Let’s set the scene: from 1815 to 1864, the Danish Monarchy—that is, the lands that were reigned in personal union by the King of Denmark—consisted of the Kingdom of Denmark and various territories to the southwest of the Kingdom on the European continent, as well as assorted North Atlantic and West and East Indian possessions. (Today, the Danish monarch only reigns over the Kingdom, which also includes Greenland, previously a colony.) The full title of the monarch was:
By the Grace of God King of Denmark, the Wends and Goths, Duke of Slesvig, Holsten, Stormarn, Ditmarsken, Lauenborg and Oldenborg
German was spoken in most of the duchies except the northern half of Slesvig. Slesvig was an ancient Danish fief, but the other duchies were part of the Holy Roman Empire and later the German Confederation, with the Danish monarch sending a representative to the Bundestag in Frankfurt.
There had been a war in 1848–50 when Danish troops suppressed a German separatist rebellion. A crisis was brewing in the early 1860s, however: First, there was a succession crisis with the coming death of the childless Frederik VII. But Slesvig and Holsten were supposed to be subject to Salic law, so it would appear that they could not be inherited by the the later Christian IX of the House of Lyksborg. A rival claim was announced by the House of Augustenburg, whose head claimed the title “Duke of Schleswig–Holstein”. As Christopher Clark points out in Iron Kingdom, this looked like “an old-fashioned dynastic crisis, triggered, like so many seventeenth and eighteenth-century crises, by the death of a king without male issue. In this sense, we might call the conflict of 1864 ‘the War of the Danish Succession’.”

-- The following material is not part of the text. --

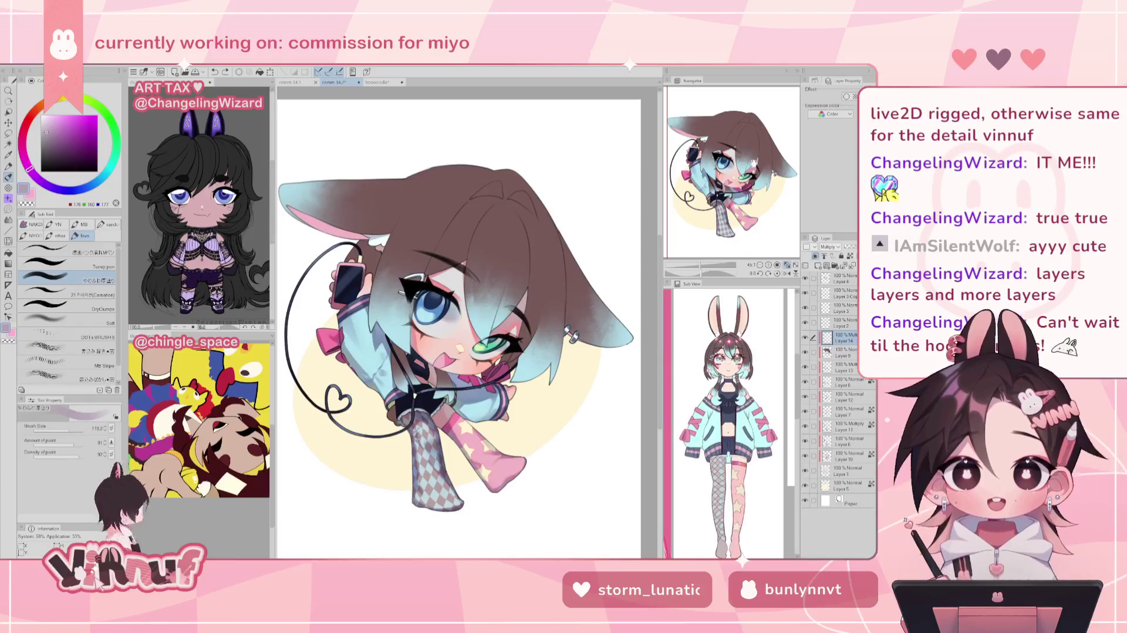
pyautogui.moveTo(291, 206); pyautogui.dragTo(298, 226)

The memory of the war survives mainly in the context of the Danish and German nationalist movements. The Danish nationalists wanted to annex Slesvig—whose population was roughly half Danish—into the Kingdom and leave Holsten as a separate state in the Monarchy, thus violating a possibly misunderstood convention that Slesvig would not be placed constitutionally closer to Denmark than Holsten. The ascendant German nationalist movement definitely didn’t approve of that. The efforts culminated in November 1863 in a joint constitution for the Kingdom and Slesvig; the slogan for the movement was “Denmark to the Eider,” the river that formed the southern boundary of the Duchy of Slesvig.
SPOILER ALERT Denmark lost, of course, and had to give up all of the duchies, not just the German speaking parts, up to Kongeåen. The Danish speaking parts returned after the First World War and a referendum in 1920.

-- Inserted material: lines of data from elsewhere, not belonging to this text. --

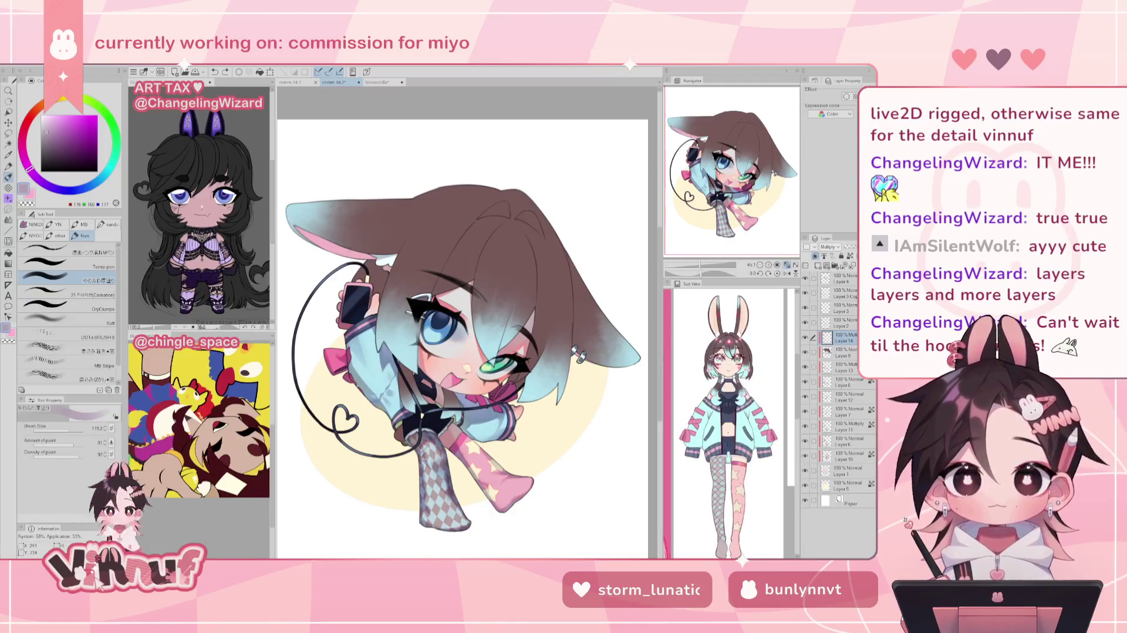
# Airbrush soft shading inside the left ear, toggling undo and redo to compare it.
pyautogui.moveTo(357, 242); pyautogui.dragTo(303, 222)
pyautogui.press('ctrl+z')
pyautogui.press('ctrl+y')
pyautogui.press('ctrl+z')
pyautogui.press('ctrl+y')
pyautogui.scroll(1, 375, 217)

That was a lot of scene setting for the question of the day: why didn’t Denmark get its lost territories back after World War II?

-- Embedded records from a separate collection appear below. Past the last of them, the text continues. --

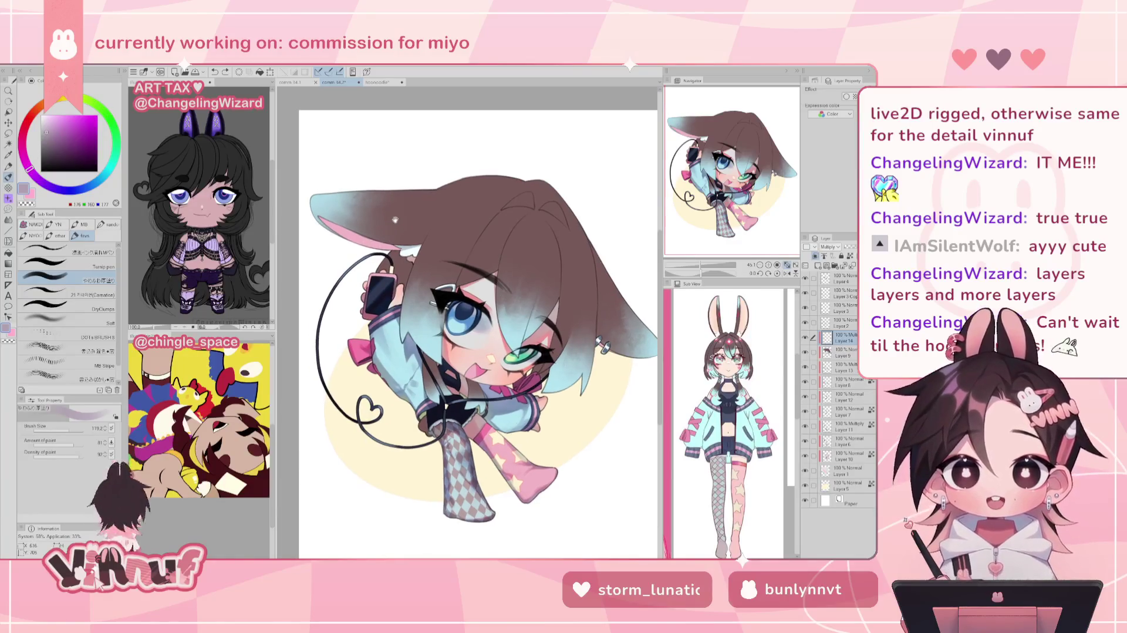
pyautogui.press('ctrl+z')
pyautogui.press('ctrl+y')
pyautogui.press('ctrl+z')
pyautogui.press('ctrl+y')
pyautogui.press('ctrl+z')
pyautogui.press('ctrl+y')
pyautogui.press('ctrl+z')
pyautogui.press('ctrl+y')
pyautogui.press('ctrl+z')
pyautogui.press('ctrl+y')
pyautogui.press('ctrl+z')
pyautogui.press('ctrl+y')
pyautogui.press('ctrl+z')
pyautogui.press('ctrl+y')
pyautogui.press('ctrl+z')
pyautogui.press('ctrl+y')
pyautogui.press('ctrl+z')
pyautogui.press('ctrl+y')
pyautogui.press('ctrl+z')
pyautogui.press('ctrl+y')
pyautogui.press('ctrl+z')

The boring answer is that nobody wanted it. There was no appetite for a binational state in Denmark, with possibly violent resistance from the Germans in it. You might have thought that the Germans (with whatever the opposite of 20/20 hindsight is) would have wanted to throw their hat in with a country that had not just lost a world war and would be under military occupation for the indefinite future, but no. There was some whispering, though, and a prime minister lost his job because of it, but even he only wanted to go to the Eider, not the River Elbe, where the Danish monarchy ended in 1863.
A slightly less boring answer is that it would have required a small, but non-trivial, round of ethnic cleansing.
How would a Denmark to the Elbe have looked?
We have to decide whether the Kingdom itself would expand to the Elbe, or whether a union would be established with each part of the Monarchy as a semi-independent state along the lines of, well, Germany. We can imagine a federal state consisting of Denmark, Slesvig, Holsten and the smaller duchies, Greenland and the Faroe Islands. You might even have pulled off an expanded Danish Monarchy without ethnic cleansing. The real post-1945 diplomatic coup would be to convince the Allies to include Hamburg in this federation as a Free (and Hanseatic!) City.
In this scenario, the most important and consequential objection to Denmark-to-the-Elbe—that we would have to drive all the way to Hamburg to buy cheap German booze—would not necessarily apply because Slesvig–Holsten might still have lower taxes on alcohol than Denmark proper.